The Finance Minister, Ken Ofori Atta, has revealed that government has so far injected over GH¢8 billion into the banking sector to stabilise the crisis facing the sector.
He indicated that government had no other option than to pump the amount into the sector to save most banks from collapsing and also secure the deposits of about 1.2 million people.
Speaking at a stakeholders engagement on the 2019 budget in Kumasi on Friday, the Finance Minister explained that government’s intervention was necessary because the ripple effect could see many companies going down, and jobs being lost.
About 1700 jobs were directly lost when the Bank of Ghana withdrew the licences of five commercial banks and merged them into a newly established bank – Consolidated Bank of Ghana – in August. Prior to that, two banks had suffered the same fate when their assets were taken over by the GCB in 2017.
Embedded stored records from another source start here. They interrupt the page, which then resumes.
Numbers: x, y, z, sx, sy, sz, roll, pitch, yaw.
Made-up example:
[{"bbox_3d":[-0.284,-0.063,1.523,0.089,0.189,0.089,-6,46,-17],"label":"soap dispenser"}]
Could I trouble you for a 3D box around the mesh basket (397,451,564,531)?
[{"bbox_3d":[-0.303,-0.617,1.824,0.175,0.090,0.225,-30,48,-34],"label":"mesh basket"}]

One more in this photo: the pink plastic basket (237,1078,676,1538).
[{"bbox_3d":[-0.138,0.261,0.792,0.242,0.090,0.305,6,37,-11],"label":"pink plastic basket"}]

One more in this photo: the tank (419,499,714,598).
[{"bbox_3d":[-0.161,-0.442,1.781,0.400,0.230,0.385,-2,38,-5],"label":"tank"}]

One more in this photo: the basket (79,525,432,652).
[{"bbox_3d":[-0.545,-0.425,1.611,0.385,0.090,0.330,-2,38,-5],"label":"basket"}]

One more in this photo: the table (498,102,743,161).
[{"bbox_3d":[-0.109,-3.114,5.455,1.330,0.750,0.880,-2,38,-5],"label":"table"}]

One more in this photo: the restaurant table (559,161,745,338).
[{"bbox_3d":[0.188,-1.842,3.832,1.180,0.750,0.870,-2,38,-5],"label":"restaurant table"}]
“True we have lost some jobs in the banking sector, but the consequences of not intervening would have been quite clear to all of us,” the Finance Minister remarked.
Meanwhile, Mr Ken Ofori Atta has said government intends to make the 2019 budget transparent and participatory as possible.
“2019 must be a budget that represents our deeper aspiration as to where we want the country to go…at least the next two years we should be clear in where we are going.”
Commenting on the challenges facing the cedi , he said, the strengthening of the US economy has been the cause of the depreciation of the cedi.
He indicated that had government not done remarkable work on the economy, the situation would have been worse.
Ken Ofori Atta conceded that the journey has not been easy since the NPP took over power, but said it has been able to improve the economy.
“The economy grew by 8.5% in 2017 up from its ailing growth of 3.7 percent in 2016,” the Finance Minister pointed out, adding that by the end of 2017, the fiscal deficit had reduced from 9.3% at the end of 2016 to 5.9%, lower than the programmed target of 4.5 percent at the end of 2018.
“Inflation has come down from 15.4 percent to 9.9 percent, public debt has come down from 73 percent to 69.8 percent of GDP, interest rate has come down from 16.3 percent to 13.3 percent,” he touted.
“Government has been investing in agriculture, strategic infrastructure, human capital with deliberate push towards industrialisation with active private sector investment in order to create jobs and wealth”.